Insolvency applications are typically included in the statistics post a court ruling. As a result, the actual application time is usually around three months prior.

In February, according to the German Statistical Office, a total of 2068 regular insolvencies were reported - marking a 15.9% increase compared to the previous year. The total claims of creditors amounted to around 9 billion euros, in contrast to approximately 4.1 billion euros in the preceding year. The sectors witnessing the highest number of insolvencies were transport, warehousing, other services, and the hospitality industry.

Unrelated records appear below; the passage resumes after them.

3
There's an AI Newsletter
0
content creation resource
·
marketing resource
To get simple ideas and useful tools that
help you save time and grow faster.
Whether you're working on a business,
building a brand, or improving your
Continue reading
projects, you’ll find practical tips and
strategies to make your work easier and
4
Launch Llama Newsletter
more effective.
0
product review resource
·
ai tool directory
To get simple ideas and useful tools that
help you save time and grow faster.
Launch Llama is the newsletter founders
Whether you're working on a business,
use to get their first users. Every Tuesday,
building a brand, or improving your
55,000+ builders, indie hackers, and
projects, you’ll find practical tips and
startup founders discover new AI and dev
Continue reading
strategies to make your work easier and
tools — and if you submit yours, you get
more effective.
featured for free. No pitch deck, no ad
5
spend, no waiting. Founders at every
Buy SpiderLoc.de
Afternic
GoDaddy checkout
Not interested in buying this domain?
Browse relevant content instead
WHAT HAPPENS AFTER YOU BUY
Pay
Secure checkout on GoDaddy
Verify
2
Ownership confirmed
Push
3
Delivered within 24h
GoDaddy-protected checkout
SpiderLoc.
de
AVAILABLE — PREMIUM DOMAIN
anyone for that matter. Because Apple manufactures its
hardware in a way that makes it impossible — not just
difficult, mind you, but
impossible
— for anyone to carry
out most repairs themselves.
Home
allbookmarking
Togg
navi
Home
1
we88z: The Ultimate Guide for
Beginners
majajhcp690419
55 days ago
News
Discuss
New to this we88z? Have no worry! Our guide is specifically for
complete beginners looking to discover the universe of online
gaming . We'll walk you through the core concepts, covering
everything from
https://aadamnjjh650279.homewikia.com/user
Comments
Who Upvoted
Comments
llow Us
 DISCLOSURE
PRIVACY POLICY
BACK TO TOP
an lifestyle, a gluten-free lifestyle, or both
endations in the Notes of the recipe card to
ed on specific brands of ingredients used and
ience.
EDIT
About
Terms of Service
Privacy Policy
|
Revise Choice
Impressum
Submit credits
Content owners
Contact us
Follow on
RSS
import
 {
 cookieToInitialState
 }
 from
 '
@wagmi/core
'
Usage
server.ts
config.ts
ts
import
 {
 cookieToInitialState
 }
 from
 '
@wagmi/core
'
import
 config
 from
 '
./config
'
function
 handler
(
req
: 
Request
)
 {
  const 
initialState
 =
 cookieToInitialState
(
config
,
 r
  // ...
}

The top analyst at the Indian Chamber of Commerce (DIHK), Volker Treier, explained that these staggering figures stem from factors like sluggish domestic and international demand, high uncertainties due to US trade policy, exorbitant taxes, and burdensome energy costs and bureaucracy – all of which are eroding company profitability.

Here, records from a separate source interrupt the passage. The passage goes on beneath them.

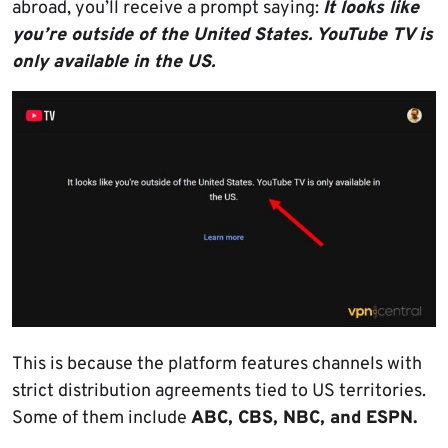
abroad, you’ll receive a prompt saying:
It looks like
you’re outside of the United States. YouTube TV is
only available in the US.
This is because the platform features channels with
strict distribution agreements tied to US territories.
Some of them include
ABC, CBS, NBC, and ESPN.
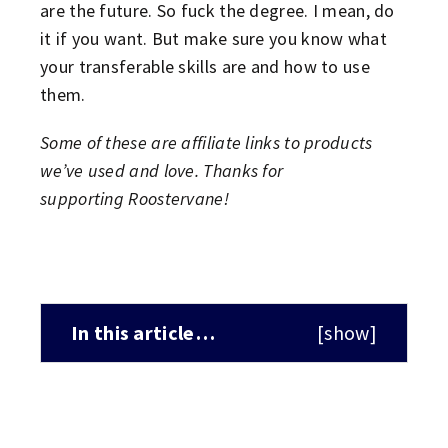
are the future. So fuck the degree. I mean, do
it if you want. But make sure you know what
your transferable skills are and how to use
them.
Some of these are affiliate links to products
we’ve used and love. Thanks for
supporting Roostervane!
In this article…
[
show
]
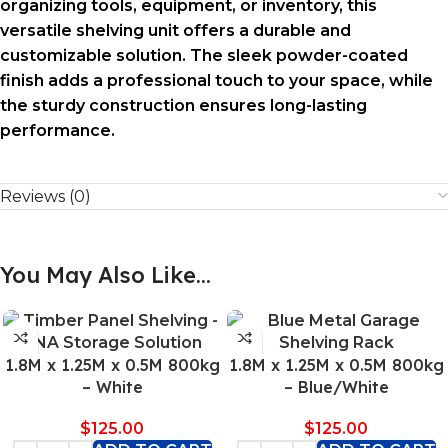
organizing tools, equipment, or inventory, this
versatile shelving unit offers a durable and
customizable solution. The sleek powder-coated
finish adds a professional touch to your space, while
the sturdy construction ensures long-lasting
performance.
Reviews (0)
You May Also Like…
1.8M x 1.25M x 0.5M 800kg
1.8M x 1.25M x 0.5M 800kg
– White
– Blue/White
$
125.00
$
125.00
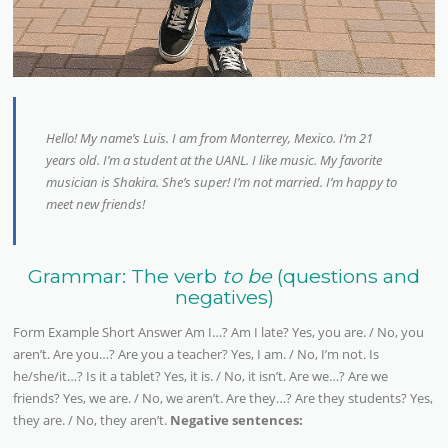
Hello! My name’s Luis. I am from Monterrey, Mexico. I’m 21
years old. I’m a student at the UANL. I like music. My favorite
musician is Shakira. She’s super! I’m not married. I’m happy to
meet new friends!
Grammar: The verb
to be
(questions and
negatives)
Form Example Short Answer Am I…? Am I late? Yes, you are. / No, you
aren’t. Are you…? Are you a teacher? Yes, I am. / No, I’m not. Is
he/she/it…? Is it a tablet? Yes, it is. / No, it isn’t. Are we…? Are we
friends? Yes, we are. / No, we aren’t. Are they…? Are they students? Yes,
they are. / No, they aren’t.
Negative sentences:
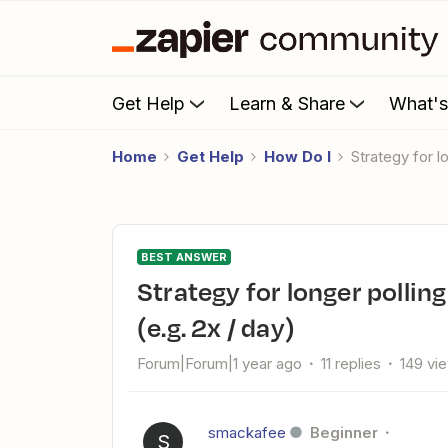
Get Help
Learn & Share
What'
Home
Get Help
How Do I
Strategy for 
BEST ANSWER
Strategy for longer polling period for Outlook new meeting
(e.g. 2x / day)
Forum|Forum|1 year ago
11 replies
149 vi
smackafee
Beginner
S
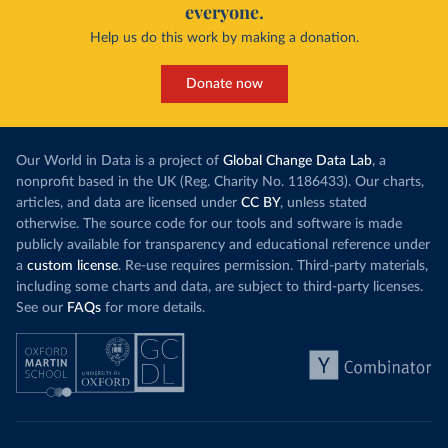
everyone.
Help us do this work by making a donation.
Donate now
Our World in Data is a project of
Global Change Data Lab
, a
nonprofit based in the UK (Reg. Charity No. 1186433). Our charts,
articles, and data are licensed under
CC BY
, unless stated
otherwise. The source code for our tools and software is made
publicly available for transparency and educational reference under
a
custom license
. Re-use requires permission. Third-party materials,
including some charts and data, are subject to third-party licenses.
See our
FAQs
for more details.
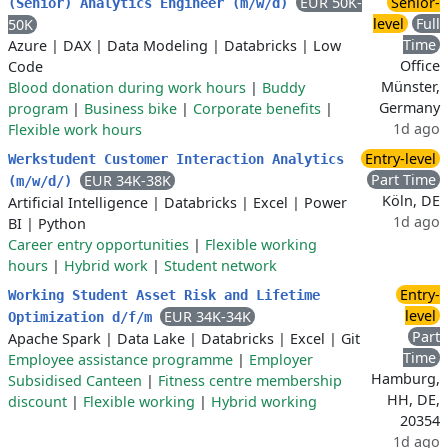
EUR 50K-
Senior-
(Senior) Analytics Engineer (m/w/d)
level
Full
50K
Time
Azure
|
DAX
|
Data Modeling
|
Databricks
|
Low
Office
Code
Münster,
Blood donation during work hours
|
Buddy
Germany
program
|
Business bike
|
Corporate benefits
|
1d ago
Flexible work hours
Entry-level
Werkstudent Customer Interaction Analytics
Part Time
EUR 34K-38K
(m/w/d/)
Köln, DE
Artificial Intelligence
|
Databricks
|
Excel
|
Power
1d ago
BI
|
Python
Career entry opportunities
|
Flexible working
hours
|
Hybrid work
|
Student network
Entry-
Working Student Asset Risk and Lifetime
level
EUR 34K-34K
Optimization d/f/m
Part
Apache Spark
|
Data Lake
|
Databricks
|
Excel
|
Git
Time
Employee assistance programme
|
Employer
Hamburg,
Subsidised Canteen
|
Fitness centre membership
HH, DE,
discount
|
Flexible working
|
Hybrid working
20354
1d ago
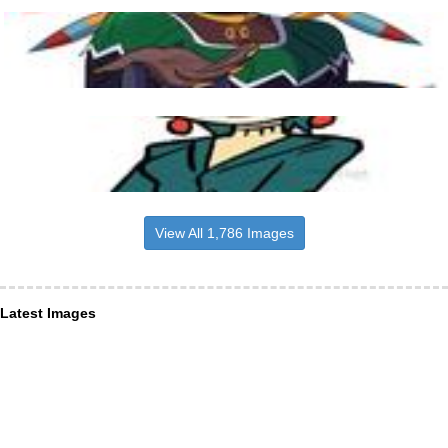
View All 1,786 Images
Latest Images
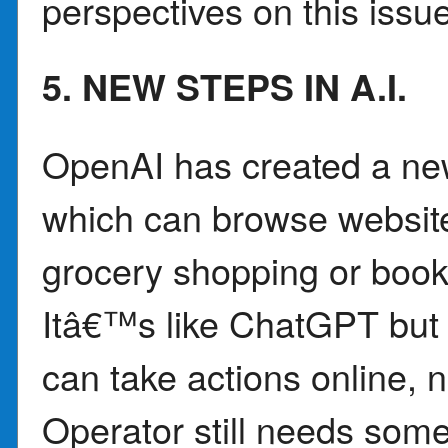
perspectives on this issue
5. NEW STEPS IN A.I.
OpenAI has created a new 
which can browse website
grocery shopping or booki
Itâ€™s like ChatGPT but
can take actions online, 
Operator still needs some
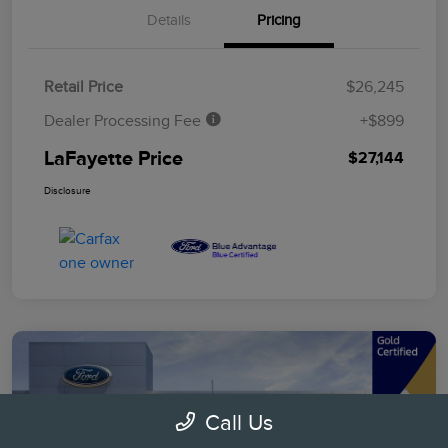
Details
Pricing
Retail Price
$26,245
Dealer Processing Fee
+$899
LaFayette Price
$27,144
Disclosure
Call Us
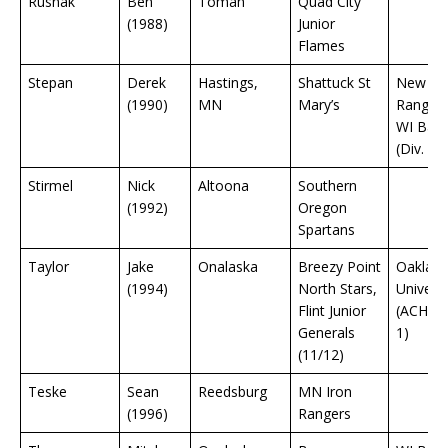
Rusnak
Ben
Tomah
Quad City
(1988)
Junior
Flames
Stepan
Derek
Hastings,
Shattuck St
New Yo
(1990)
MN
Mary’s
Rangers
WI Bad
(Div. 1)
Stirmel
Nick
Altoona
Southern
(1992)
Oregon
Spartans
Taylor
Jake
Onalaska
Breezy Point
Oaklan
(1994)
North Stars,
Universi
Flint Junior
(ACHA D
Generals
1)
(11/12)
Teske
Sean
Reedsburg
MN Iron
(1996)
Rangers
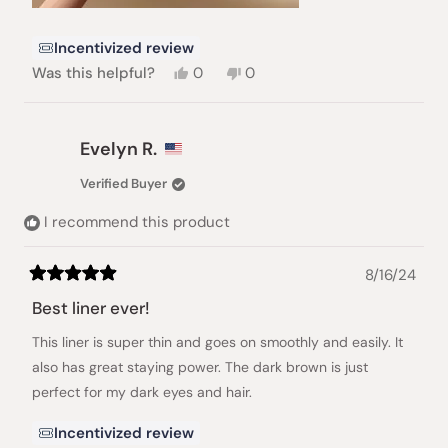
Incentivized review
Yes,
No,
Was this helpful?
0
0
this
people
this
people
review
voted
review
voted
from
yes
from
no
Naama
Naama
Evelyn R.
A.
A.
was
was
Verified Buyer
helpful.
not
helpful.
I recommend this product
8/16/24
Rated
5
Best liner ever!
out
of
This liner is super thin and goes on smoothly and easily. It
5
stars
also has great staying power. The dark brown is just
perfect for my dark eyes and hair.
Incentivized review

The Leibniz Institute for Economic Research Halle published its April insolvency balance, revealing that it had witnessed 1626 company insolvencies, a 3.3% increase from March. Compared to April 2024, there was a 21% increase in insolvencies, and the number was even higher than during the financial crisis of 2008 and 2009. Remarkably, the last time such high insolvency numbers were recorded in Germany was in July 2005.

However, the high insolvency numbers may be partially attributed to an "unusually high proportion of small insolvency cases." According to IWH expert Steffen Müller, this suggests a possible decrease in the number of insolvencies in the coming months. Yet, Müller also suggested that Germany is likely to experience more overall insolvencies in the near future compared to the previous year.

DIHK expert Treier urged the new federal government to display "quick and strong signals" regarding bureaucracy reduction, tax relief, and electricity price reductions to curb the rising trend of business closures. Treier believes that these measures could potentially decrease company insolvencies again.

Moreover, 6075 consumer insolvencies were reported in February, representing a 4.8% increase from 2024.

Keywords: Company Insolvency, German Economy, Consumer Insolvencies, DIHK, Volker Treier, Leibniz Institute, Increasing Insolvencies, Economic Uncertainty, Geopolitical Uncertainties

[1][2][4]Sources: DIHK, IWH, and the German Federal Statistical Office

[2]Enrichment Data: The increasing trend of company insolvencies in Germany is notable, with a 22.5% year-on-year increase in 2024 and a 52% surge in the first quarter of 2025 compared to 2020. This rise is part of a broader European trend, fueled by economic uncertainty and structural challenges across sectors like construction, courier services, and gastronomy. The outlook for insolvencies in Germany remains bleak, with expectations of up to 26,000 insolvencies in 2025 - a high not seen since 2015.

  1. The German Statistical Office reported that the number of regular insolvencies in February 2025 increased by 15.9% compared to the previous year, with the transport, warehousing, and hospitality industries seeing the highest number of insolvencies.
  2. In April, the Leibniz Institute for Economic Research Halle revealed a 3.3% increase in company insolvencies compared to March, marking a 21% increase compared to April 2024 and surpassing the insolvency numbers recorded during the financial crisis of 2008 and 2009.
  3. DIHK expert Volker Treier urged the new federal government to implement measures like bureaucracy reduction, tax relief, and electricity price reductions to decrease the rising trend of business closures due to increased insolvencies.
  4. Despite the high number of small insolvency cases, IWH expert Steffen Müller suggested that the total number of insolvencies might decrease in the coming months but predicted more overall insolvencies in Germany compared to the previous year.